→ Action item a
Set down the records word for word, from their first line through the line holding "-0.009510, 0.064683, 0.586106]]", inclusive.

::::::::::

Phil Bloomer, campaigns and policy director, said: "Asking the public for money is difficult in the current economic climate when we are all feeling the pinch. But giving just a few pounds can make a real difference to the survival chances of families caught in a crisis that is not of their own making."
More than 100 million people have been pushed into hunger since the food crisis began two years ago, the charity said.
Although global prices have fallen in recent weeks, many poor people have not benefited, price volatility remains a problem and the underlying causes of the crisis have not been addressed, it added.
It has carried out a "cradle to grave" analysis of the human cost of hunger which shows that women and children are hardest hit as they are first to cut back on what they eat.
In many countries, even pregnant and nursing mothers are likely to give up food for their husbands and many mothers are forced to choose between feeding their children or themselves, it said.

::::::::::

→ Action item b
Take the report on the charity's hunger appeal further, picking up after its final sentence.

::::::::::

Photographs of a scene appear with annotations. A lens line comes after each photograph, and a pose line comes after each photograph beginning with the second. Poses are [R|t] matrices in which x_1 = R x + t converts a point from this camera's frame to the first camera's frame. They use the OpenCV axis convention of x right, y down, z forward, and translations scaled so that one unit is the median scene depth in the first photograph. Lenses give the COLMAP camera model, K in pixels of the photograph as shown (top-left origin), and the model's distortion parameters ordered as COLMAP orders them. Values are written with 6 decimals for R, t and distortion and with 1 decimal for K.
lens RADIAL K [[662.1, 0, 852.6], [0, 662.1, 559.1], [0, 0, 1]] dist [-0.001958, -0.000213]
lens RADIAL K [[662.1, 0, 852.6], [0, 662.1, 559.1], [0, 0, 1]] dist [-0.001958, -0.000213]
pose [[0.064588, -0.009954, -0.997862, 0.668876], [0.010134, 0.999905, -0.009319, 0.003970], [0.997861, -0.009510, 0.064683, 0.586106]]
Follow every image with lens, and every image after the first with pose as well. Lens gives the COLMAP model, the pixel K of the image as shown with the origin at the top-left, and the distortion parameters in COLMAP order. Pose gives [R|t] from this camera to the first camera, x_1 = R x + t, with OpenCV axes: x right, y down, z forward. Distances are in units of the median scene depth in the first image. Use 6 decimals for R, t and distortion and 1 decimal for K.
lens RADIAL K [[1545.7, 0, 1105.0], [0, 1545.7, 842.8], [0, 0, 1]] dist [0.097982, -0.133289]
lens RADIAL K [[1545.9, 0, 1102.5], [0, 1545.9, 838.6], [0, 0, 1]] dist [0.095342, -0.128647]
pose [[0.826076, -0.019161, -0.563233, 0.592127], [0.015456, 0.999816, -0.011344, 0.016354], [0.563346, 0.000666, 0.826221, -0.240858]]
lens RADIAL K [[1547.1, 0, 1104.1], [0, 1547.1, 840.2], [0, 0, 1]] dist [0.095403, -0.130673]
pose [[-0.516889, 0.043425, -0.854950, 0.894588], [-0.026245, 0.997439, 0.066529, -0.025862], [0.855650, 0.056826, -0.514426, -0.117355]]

::::::::::

→ Written response a
Photographs of a scene appear with annotations. A lens line comes after each photograph, and a pose line comes after each photograph beginning with the second. Poses are [R|t] matrices in which x_1 = R x + t converts a point from this camera's frame to the first camera's frame. They use the OpenCV axis convention of x right, y down, z forward, and translations scaled so that one unit is the median scene depth in the first photograph. Lenses give the COLMAP camera model, K in pixels of the photograph as shown (top-left origin), and the model's distortion parameters ordered as COLMAP orders them. Values are written with 6 decimals for R, t and distortion and with 1 decimal for K.
lens RADIAL K [[662.1, 0, 852.6], [0, 662.1, 559.1], [0, 0, 1]] dist [-0.001958, -0.000213]
lens RADIAL K [[662.1, 0, 852.6], [0, 662.1, 559.1], [0, 0, 1]] dist [-0.001958, -0.000213]
pose [[0.064588, -0.009954, -0.997862, 0.668876], [0.010134, 0.999905, -0.009319, 0.003970], [0.997861, -0.009510, 0.064683, 0.586106]]

→ Written response b
The charity said a child dies every five seconds from hunger related causes, 13 million babies are born stunted each year because their mothers did not have adequate diets during pregnancy and one in five mothers who die in childbirth do so because they did not get enough iron from their diet.
Many of the long-term factors that caused the food crisis, such as climate change and the rush to grow biofuels, have not been tackled, the charity said.
Mr Bloomer added: "The world cannot turn its back on the millions of stunted babies born each year or the millions of children whose education and health is ruined by hunger. No mother should be faced with the terrible choice of whether to feed their children or themselves."